I developed an itchy spot on my left wrist. Which is a new one for me. It started several months ago back when Kentucky weather revisited the 30s at least one day every week. So I dismissed it as dry skin.
Well, not really. I hoped it was just dry skin because I don't need a new weird place for a stress rash. Altho at least my wrist is less awkward to scratch than my go-to stress rash spot (lower abdomen). Still annoying, tho.
It was always one particular spot. Every few weeks I'd inspect it for any sign of a splinter or scab or scratch that wasn't healing. "No, that's a freckle. Wait. Nope, freckle. Is that a freckle? I can't even tell anymore." They're all freckles. You'd be amazed how many freckles a pasty pale nerd girl can have in a one inch square spot on her wrist. Then I'd dig around with the extra pointy tweezers. I never found anything. So I'd lotion up again and start the process over in two to four weeks.
But I was sure it was a new and strange stress rash. Thanks, anxiety.
Earlier this week I was scratching it and inspecting the spot and it looked like there was actually something there. So when I got home from work I dug around with the tweezers and sliced down through several layers of skin and other misc wrist matter and there was something. And I pulled it out. And it was one of those things that as soon as you pull it out it's gone. It's not stuck in the tweezers but it didn't fall out of the tweezers either. It's like when an illusionist makes the Statue of Liberty disappear only really way less impressive.
So there was something in my wrist and now it's gone and I don't know what it was. I also have no idea why it wasn't visible until this week. So many mysteries. Very dull mysteries. And yet I have theories:
It was a tiny ingrown hair. My arm hair is very light, so one could plausibly hide behind a freckle or just be really hard to see except in the right light at the exact right angle.
Some odd foreign matter got into a small scratch and the scratch closed up over it but it irritated and irritated and maybe my immune system tried to encase it until it could push the alien bit out. Which sounds crazy, I know, but I actually had that happen years ago when a trichome from the evil vine I was pulling off of my back fence got inside a knuckle of my right hand via a scratch from the weeding process. The knuckle swelled and itched and looked pretty nasty. I had to take a special antibiotic to encase the plant fiber in a scab prison and wait until the scab naturally fell off. (I did not wait. I picked that scab off as soon as I could.)

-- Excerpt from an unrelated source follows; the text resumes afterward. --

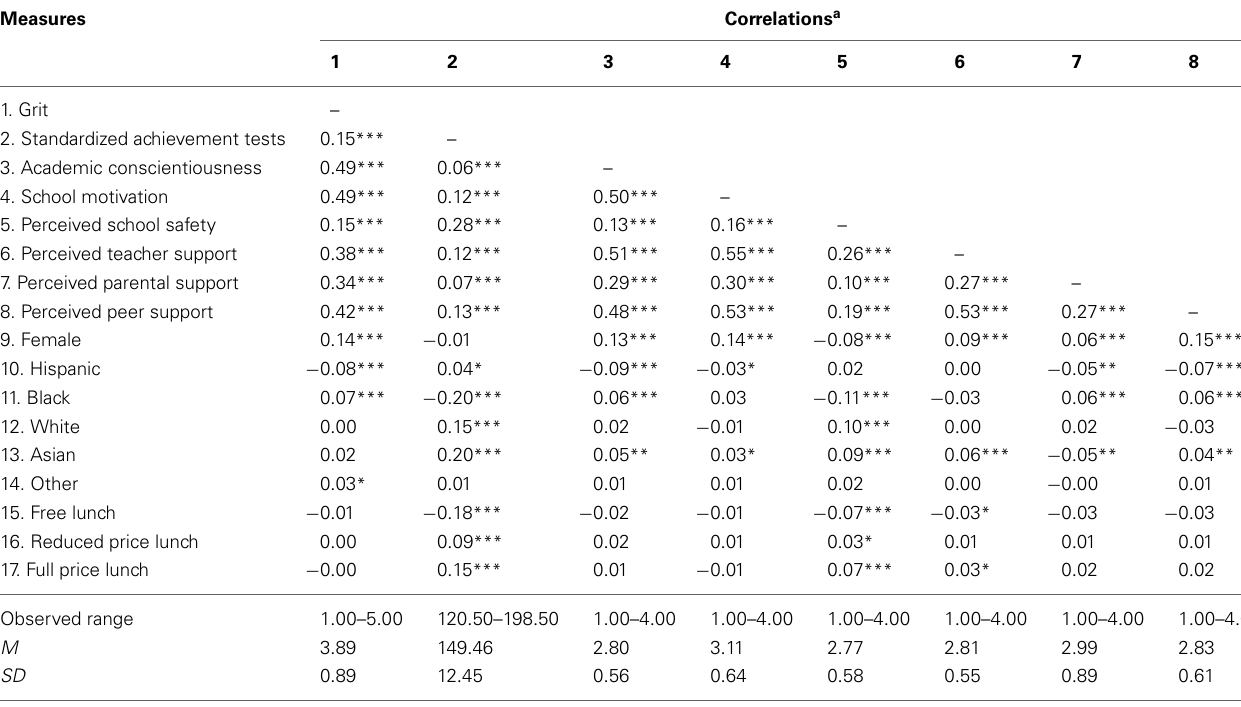
Table 3A | Summary statistics and intercorrelations for Chicago public school students (Study 3).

It was a stress rash all along. The little bit of whatever was a recent bit which just happened to be very very near the itchy spot. It's just a sadistic mind game by, well, my mind. Which is also plausible because since my wrist stopped itching my usual just-below-my-navel stress rash is back. Either the bit I pulled out or the change in stress rash spots is a coincidence.

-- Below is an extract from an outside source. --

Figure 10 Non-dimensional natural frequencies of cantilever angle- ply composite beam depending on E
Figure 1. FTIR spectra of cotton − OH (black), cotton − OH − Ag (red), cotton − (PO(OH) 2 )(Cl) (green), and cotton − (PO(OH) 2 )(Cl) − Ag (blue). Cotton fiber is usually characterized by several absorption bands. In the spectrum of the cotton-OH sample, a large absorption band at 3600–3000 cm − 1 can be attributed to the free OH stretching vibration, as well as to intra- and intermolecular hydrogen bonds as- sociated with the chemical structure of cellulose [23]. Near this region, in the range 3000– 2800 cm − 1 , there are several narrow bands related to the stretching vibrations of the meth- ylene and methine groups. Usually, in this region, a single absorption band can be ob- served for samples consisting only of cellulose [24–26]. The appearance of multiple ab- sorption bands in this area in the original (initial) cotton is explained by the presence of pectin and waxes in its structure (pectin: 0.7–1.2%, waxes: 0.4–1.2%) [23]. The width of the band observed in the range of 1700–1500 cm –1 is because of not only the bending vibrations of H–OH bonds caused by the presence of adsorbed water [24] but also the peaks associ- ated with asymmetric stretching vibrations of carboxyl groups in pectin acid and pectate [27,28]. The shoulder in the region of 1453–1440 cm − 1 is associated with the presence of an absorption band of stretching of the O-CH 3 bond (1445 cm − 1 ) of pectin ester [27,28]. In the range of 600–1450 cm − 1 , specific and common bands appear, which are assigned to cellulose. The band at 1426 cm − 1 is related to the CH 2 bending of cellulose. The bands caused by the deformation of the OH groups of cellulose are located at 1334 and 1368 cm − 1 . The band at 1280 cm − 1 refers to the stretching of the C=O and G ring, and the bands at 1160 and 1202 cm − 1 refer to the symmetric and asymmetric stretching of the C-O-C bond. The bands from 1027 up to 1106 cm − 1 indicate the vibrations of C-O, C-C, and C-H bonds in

These are the three most likely options I've come up with. I have clearly spent way too much time thinking about it.
I don't actually have a Pardon My Metaphor for this. Yet. The linear obvious one is to keep trying, look below the surface, don't accept the easy answer yadda yadda. I'm sure when I do metaphor the wrist-itch, several years or even decades from now, it will relate to climate change or my battles with Kentucky retirement system (whatever version hasn't gone bankrupt or declared illegal by the state supreme court).
So check back in a few years. I'll try to keep using the Pardon My Metaphor tag, at least until I forget.

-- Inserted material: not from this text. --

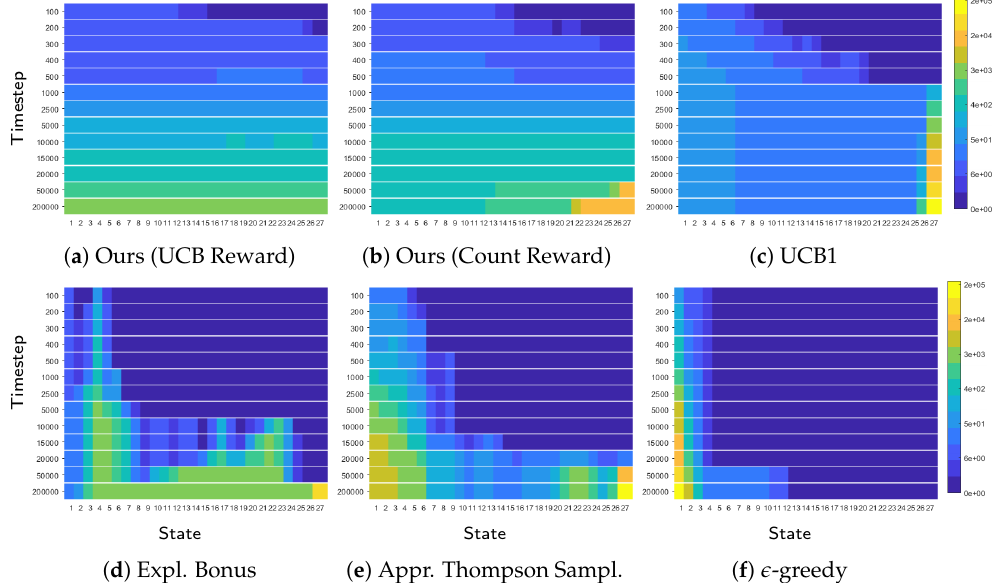
Figure 24. Visitation counts for the chainworld with 27 states (x-axis) over time (y-axis). As time passes (top to bottom), the visitation count grows. Only our algorithms and UCB1 explore uniformly, producing a uniform colormap. However, UCB1 finds the last state (with the reward) much later. Once UCB1 finds the reward (( c ), step 1000) the visitation count increases only in the last state. This suggests that when UCB1 finds the reward contained in the last state it effectively stops exploring other states. By contrast, our algorithms keep exploring the environment for longer. This allows the agent to learn the true Q-function for all states and explains why our algorithms achieve lower sample complexity and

If you're in any of the areas in excessive crazy heat advisory -- most of the bottom half of the continental US and parts of the northern half too -- take care. It's going to be a long sizzling hot summer. You have months to get heatstroke. Don't rush it.
p.s. It's been a bad week as you may have guessed form the last post. I'm trying to keep it light, make a few lame jokes -- for myself as much as for y'all readers. As always, I understand if you want to skip these difficult days. I'd love to skip out on them myself. I can learn whatever lessons the universe is trying to beat into me at the next bad bright summer.